Exercise brief: In the records below, find every line that contains "first" and list it.
=== Begin Enclosure ===
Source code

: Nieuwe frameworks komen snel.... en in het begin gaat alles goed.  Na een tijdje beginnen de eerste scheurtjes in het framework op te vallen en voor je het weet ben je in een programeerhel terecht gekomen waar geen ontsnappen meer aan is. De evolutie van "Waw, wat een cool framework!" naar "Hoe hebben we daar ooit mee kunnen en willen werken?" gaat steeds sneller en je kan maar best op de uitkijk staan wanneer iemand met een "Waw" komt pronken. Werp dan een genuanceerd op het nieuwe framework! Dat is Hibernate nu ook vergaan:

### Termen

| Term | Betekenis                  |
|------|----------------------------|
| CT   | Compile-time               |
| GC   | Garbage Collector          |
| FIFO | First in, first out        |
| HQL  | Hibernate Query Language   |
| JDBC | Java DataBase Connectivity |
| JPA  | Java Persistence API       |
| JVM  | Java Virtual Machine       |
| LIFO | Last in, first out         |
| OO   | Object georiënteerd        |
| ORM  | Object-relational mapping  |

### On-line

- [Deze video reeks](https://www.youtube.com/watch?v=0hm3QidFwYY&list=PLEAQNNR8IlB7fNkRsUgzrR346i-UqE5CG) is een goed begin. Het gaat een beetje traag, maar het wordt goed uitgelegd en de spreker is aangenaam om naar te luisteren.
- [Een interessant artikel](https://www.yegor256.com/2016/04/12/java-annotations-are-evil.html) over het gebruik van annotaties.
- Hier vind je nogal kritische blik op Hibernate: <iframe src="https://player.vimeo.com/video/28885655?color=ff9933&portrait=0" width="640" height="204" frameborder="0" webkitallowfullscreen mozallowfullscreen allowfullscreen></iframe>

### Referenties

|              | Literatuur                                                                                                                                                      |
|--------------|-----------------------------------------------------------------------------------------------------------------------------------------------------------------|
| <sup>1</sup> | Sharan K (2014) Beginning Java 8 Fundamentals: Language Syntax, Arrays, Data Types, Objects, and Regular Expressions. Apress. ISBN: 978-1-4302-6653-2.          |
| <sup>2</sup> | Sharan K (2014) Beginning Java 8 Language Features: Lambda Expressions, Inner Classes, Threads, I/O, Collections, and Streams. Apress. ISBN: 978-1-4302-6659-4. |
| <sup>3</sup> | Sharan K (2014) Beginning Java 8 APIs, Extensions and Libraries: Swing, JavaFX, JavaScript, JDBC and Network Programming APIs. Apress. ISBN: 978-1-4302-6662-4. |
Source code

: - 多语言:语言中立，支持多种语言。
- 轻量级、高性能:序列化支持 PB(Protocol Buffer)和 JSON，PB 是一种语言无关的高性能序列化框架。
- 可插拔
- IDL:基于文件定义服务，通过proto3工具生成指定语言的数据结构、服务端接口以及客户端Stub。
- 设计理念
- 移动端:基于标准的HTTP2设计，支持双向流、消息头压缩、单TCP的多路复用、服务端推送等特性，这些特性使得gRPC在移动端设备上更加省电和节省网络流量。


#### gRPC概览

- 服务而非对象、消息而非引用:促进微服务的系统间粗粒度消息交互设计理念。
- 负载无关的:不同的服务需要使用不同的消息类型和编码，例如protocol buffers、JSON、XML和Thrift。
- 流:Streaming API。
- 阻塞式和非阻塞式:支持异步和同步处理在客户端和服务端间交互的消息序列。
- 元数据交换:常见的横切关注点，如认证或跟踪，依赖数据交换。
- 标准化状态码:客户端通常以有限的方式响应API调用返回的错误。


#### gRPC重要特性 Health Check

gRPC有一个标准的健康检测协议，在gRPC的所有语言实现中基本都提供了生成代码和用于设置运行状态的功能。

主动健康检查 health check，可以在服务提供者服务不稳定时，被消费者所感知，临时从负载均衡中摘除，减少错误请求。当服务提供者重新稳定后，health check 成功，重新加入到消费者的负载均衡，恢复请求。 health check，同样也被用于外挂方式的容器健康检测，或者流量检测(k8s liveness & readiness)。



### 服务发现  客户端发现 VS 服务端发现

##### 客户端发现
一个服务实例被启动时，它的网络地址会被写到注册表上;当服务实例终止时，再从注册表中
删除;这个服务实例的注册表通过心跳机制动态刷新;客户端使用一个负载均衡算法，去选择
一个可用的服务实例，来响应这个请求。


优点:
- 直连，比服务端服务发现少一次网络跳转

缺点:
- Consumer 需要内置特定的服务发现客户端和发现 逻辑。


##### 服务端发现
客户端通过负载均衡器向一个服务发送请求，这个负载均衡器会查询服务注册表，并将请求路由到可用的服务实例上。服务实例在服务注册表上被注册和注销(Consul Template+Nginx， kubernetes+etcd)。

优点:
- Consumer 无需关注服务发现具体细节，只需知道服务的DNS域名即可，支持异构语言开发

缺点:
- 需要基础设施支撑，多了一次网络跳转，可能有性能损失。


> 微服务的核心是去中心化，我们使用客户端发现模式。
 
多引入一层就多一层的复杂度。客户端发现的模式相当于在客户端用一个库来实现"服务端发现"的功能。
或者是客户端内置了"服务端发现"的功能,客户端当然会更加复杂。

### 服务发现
=== End Enclosure ===
Exercise response:
| FIFO | First in, first out        |
| LIFO | Last in, first out         |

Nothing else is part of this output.